The second wave arose shortly after the trial of George Zimmerman, Martin’s killer, began on June 10. Search activity in the second wave peaked right after the jury acquitted Zimmerman on July 13, with interest in the story practically doubling the level of the first wave’s peak. A month later, however, barely anybody was searching for the story.
The longevity of the Trayvon Martin story is slightly misleading, because it was drawn out over the course of two years with separate peaks and a near-total dearth of activity in between. Even so, the story’s resurgence in 2013, and the parallels being drawn to it in the wake of Michael Brown’s killing, suggest that it is attaining a permanence in our natural consciousness that Haiti, Fukushima, and even Boston did not.

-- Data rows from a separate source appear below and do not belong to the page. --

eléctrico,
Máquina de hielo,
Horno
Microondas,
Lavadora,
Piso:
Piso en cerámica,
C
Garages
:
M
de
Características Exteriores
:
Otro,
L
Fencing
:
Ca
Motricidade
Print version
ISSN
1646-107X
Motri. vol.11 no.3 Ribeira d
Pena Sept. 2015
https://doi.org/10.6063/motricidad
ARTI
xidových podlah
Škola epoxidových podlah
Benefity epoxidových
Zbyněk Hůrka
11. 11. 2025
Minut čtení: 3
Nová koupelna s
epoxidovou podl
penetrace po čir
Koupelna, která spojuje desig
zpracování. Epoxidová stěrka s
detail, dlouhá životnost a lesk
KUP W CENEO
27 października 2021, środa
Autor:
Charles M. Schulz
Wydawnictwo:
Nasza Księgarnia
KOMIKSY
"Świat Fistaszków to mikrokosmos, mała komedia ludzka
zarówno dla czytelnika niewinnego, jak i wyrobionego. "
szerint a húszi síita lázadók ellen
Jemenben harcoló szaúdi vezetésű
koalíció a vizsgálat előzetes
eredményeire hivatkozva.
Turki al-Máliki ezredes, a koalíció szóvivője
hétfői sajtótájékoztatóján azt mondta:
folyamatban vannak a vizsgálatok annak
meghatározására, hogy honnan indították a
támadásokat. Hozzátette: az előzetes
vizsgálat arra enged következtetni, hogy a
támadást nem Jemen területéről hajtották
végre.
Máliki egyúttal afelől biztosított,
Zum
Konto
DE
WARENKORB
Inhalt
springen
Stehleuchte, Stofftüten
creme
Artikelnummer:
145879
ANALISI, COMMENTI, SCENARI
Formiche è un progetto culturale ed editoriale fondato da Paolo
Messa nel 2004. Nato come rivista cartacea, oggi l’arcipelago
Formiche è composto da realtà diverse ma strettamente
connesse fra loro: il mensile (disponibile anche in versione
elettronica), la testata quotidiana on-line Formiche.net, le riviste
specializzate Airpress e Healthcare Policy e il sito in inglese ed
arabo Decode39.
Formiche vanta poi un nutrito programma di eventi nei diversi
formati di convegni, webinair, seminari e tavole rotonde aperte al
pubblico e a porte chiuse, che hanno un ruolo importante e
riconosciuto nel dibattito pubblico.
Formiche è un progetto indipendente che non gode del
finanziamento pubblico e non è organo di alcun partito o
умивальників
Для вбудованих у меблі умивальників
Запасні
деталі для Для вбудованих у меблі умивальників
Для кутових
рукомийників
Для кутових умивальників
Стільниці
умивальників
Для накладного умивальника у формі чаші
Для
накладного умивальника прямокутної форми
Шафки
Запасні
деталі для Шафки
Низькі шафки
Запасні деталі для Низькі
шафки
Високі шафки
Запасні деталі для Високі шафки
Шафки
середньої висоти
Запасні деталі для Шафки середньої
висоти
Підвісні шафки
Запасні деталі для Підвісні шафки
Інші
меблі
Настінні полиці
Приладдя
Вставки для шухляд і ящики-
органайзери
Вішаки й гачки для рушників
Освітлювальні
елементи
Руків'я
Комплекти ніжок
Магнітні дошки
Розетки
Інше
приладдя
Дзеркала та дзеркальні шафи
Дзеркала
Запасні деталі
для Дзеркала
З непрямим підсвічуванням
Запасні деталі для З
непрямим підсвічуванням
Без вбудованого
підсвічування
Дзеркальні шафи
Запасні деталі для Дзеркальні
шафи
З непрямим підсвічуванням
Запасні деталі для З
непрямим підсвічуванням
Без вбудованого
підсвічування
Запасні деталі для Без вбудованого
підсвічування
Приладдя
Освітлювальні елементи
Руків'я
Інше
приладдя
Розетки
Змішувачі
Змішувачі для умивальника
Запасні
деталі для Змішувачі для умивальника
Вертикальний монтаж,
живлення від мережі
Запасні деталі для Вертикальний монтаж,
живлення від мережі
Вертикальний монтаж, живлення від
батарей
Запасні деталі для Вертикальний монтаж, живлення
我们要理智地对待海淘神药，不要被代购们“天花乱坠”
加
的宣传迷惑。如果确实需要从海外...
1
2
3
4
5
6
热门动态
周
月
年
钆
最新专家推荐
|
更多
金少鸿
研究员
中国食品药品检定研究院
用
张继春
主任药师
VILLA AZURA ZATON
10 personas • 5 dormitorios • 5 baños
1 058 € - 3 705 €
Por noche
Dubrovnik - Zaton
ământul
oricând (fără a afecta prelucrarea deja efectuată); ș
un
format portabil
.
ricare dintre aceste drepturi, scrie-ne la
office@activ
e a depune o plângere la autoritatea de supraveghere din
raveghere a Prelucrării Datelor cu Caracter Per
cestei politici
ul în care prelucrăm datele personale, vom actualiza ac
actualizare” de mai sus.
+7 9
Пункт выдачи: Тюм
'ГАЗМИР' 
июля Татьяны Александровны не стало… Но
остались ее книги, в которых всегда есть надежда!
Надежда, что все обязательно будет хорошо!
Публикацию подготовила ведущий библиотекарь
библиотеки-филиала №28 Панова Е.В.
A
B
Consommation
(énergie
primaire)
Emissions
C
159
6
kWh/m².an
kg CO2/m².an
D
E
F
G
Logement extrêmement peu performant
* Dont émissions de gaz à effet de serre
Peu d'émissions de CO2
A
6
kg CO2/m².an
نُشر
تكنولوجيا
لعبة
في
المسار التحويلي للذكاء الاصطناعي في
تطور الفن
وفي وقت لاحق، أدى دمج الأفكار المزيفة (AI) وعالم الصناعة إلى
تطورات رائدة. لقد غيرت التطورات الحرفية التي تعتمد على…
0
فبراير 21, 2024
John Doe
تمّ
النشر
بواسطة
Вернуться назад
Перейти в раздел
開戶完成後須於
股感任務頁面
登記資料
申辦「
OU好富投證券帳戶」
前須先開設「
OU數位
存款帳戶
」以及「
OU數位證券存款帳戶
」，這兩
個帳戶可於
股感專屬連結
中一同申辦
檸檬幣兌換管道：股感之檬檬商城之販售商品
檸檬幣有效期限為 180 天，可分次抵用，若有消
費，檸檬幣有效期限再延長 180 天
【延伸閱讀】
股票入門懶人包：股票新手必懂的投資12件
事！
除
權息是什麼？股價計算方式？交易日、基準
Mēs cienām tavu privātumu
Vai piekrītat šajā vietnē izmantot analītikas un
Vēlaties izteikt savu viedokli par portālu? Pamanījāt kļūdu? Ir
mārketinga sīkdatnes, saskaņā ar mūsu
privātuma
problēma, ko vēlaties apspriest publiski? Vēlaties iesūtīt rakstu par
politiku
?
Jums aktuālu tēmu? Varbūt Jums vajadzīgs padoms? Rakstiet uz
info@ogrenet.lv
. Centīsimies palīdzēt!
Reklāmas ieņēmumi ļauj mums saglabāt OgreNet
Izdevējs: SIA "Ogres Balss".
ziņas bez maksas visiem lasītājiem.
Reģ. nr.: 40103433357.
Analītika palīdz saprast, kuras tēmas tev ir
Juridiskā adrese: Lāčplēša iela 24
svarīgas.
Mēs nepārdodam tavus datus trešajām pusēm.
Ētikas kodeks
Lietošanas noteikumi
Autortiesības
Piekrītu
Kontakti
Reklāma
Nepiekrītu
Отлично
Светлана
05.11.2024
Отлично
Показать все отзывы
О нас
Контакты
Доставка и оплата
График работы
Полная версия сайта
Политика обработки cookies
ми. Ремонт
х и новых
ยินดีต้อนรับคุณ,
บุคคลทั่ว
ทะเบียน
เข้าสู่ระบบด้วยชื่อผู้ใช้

As this graph indicates, Michael Brown’s death and the protests that it inspired are still generating intense search activity, although it appears to be declining relative to its August 15 peak.
The events in Ferguson combine the outrage and injustice of the immediate incident with the ominous, persistent themes of racism and police militarization. Michael Brown’s personal story and the demonstrations in his name will likely recede from the news in a few weeks, but, like the disturbing implications of the Trayvon Martin killing, the behavior of the authorities in Ferguson raises broader questions that will surely color future breaking news stories for years to come.